Безусловный победитель в этом
виде программы — Иван Елагин (Анн-Арбор, США).
Не сердитесь. Киев, наверное,
просто-напросто неописуем, в этом все дело.
Владимир Британишский.
Введение в Милоша. Статьи о Милоше.
Переводы из Милоша: стихи, очерки, эссе, лекции,
речи, воспоминания. — М.: Летний сад, 2012.
Помню времена, когда такую
книжку смели бы с прилавков за полчаса. Но в те времена таких книжек не
издавали.
Двадцать два года тому назад Британишский опубликовал первую в России статью о Чеславе Милоше. Тогда же, и тоже
впервые, в его (и Бродского) переводах стихи Милоша
появились в русских журналах.
Вот с тех пор, как иголка —
нитку, тянет за собой Британишский Милоша (не только Милоша) в мир
здешних ценностей. И Бродский тянул. И Горбаневская. Но что-то не получается,
хотя звучат переводы прекрасно.
Когда я не мог без алкоголя,
я держался на алкоголе.
Когда не мог без папирос и
кофе,
держался на папиросах
и кофе.
Я был отважен. Трудолюбив.
Почти образец добродетели.
Но толку от этого никакого.
По-моему, Милош
сам виноват, что им здесь не увлечены. Слишком умный,
слишком образованный, вообще какой-то взрослый.

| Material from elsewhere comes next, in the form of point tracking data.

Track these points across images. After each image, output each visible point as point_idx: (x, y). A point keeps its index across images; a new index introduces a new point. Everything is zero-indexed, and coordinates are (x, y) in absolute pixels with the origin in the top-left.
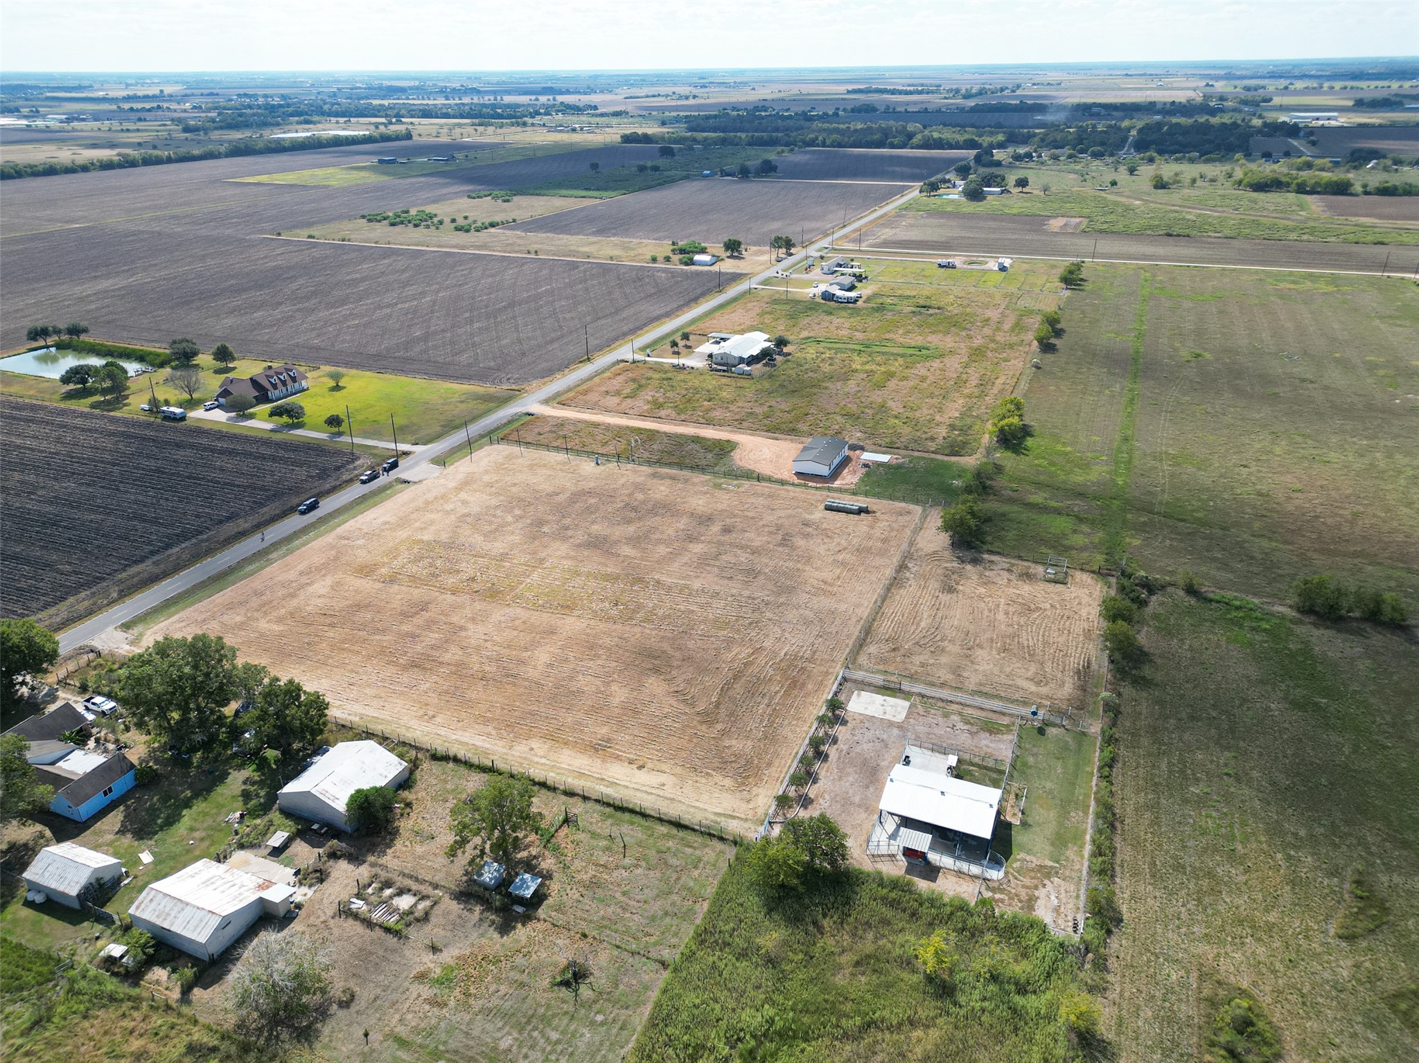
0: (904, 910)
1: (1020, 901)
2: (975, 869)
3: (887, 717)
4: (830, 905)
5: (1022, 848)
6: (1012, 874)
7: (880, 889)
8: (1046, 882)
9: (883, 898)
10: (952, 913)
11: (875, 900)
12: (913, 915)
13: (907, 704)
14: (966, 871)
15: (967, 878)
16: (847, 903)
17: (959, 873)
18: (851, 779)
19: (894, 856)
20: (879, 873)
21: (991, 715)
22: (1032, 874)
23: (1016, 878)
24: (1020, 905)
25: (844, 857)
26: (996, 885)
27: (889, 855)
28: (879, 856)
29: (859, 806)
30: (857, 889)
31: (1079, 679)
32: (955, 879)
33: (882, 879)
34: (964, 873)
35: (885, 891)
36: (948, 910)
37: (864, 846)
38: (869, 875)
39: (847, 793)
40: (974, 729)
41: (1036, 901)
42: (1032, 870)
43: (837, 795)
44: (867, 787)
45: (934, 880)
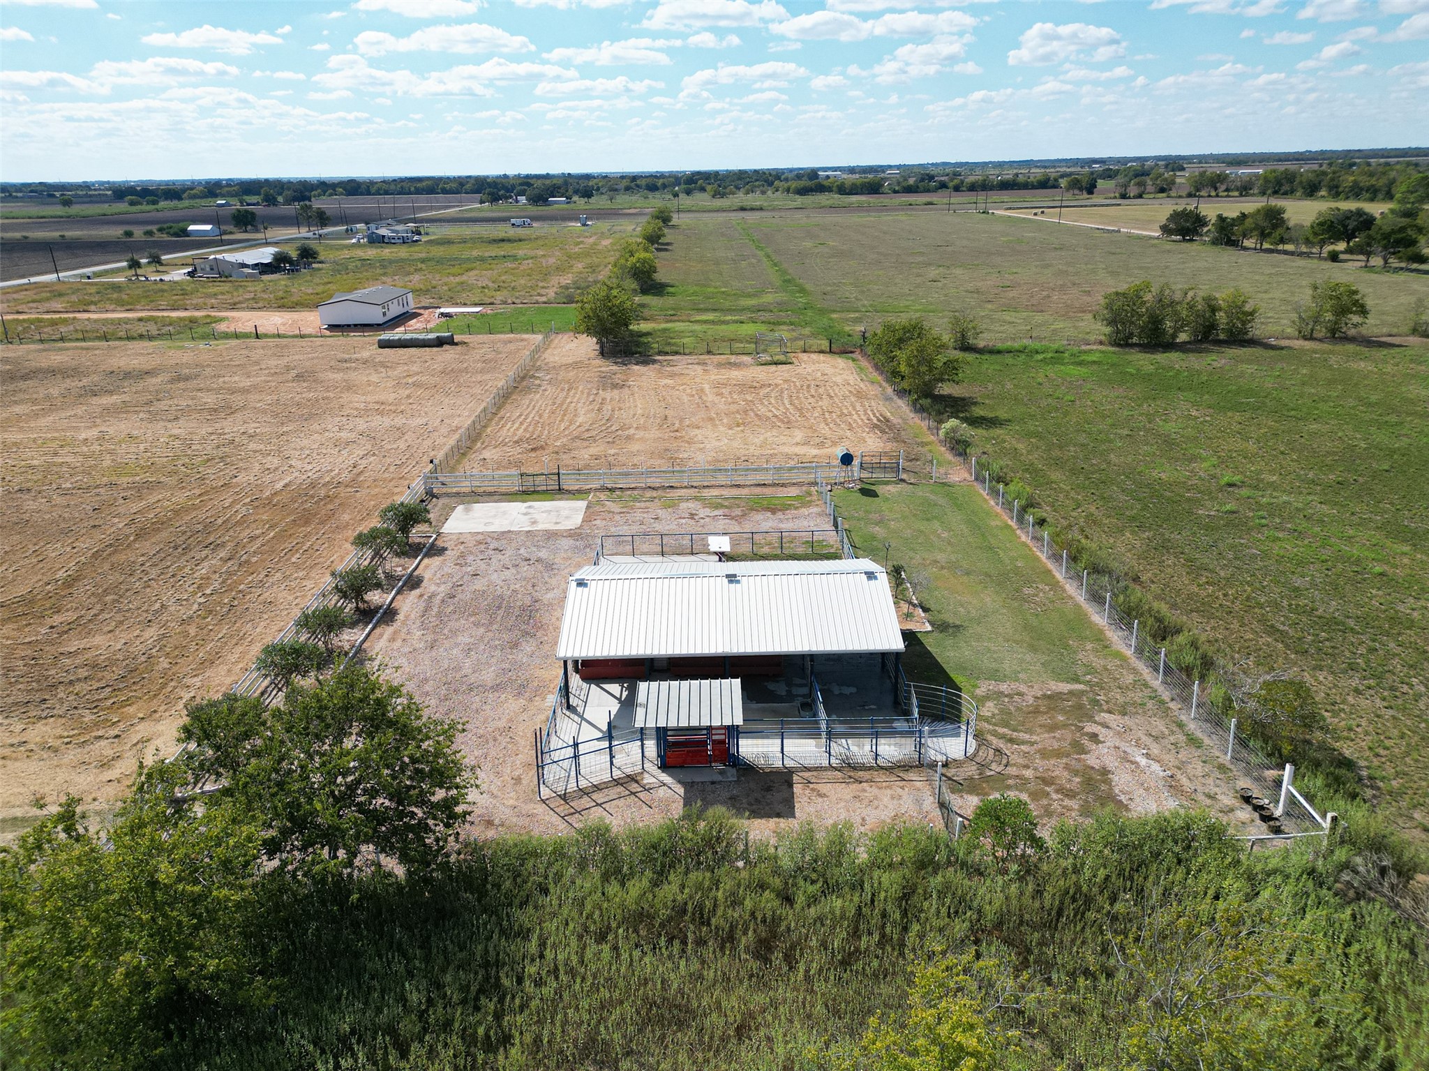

А впрочем, кто я такой, чтобы о
нем рассуждать.
Вот Владимиром Британишским — восхищаюсь.
Эссеистика Милоша тут замечательная, особенно
в главе про религию. Ну и стихи. 1200 строк, большей частью превосходных.
Раньше надо было Милоша — и не только Милоша —
читать. Когда еще имело смысл читать. А теперь поздно.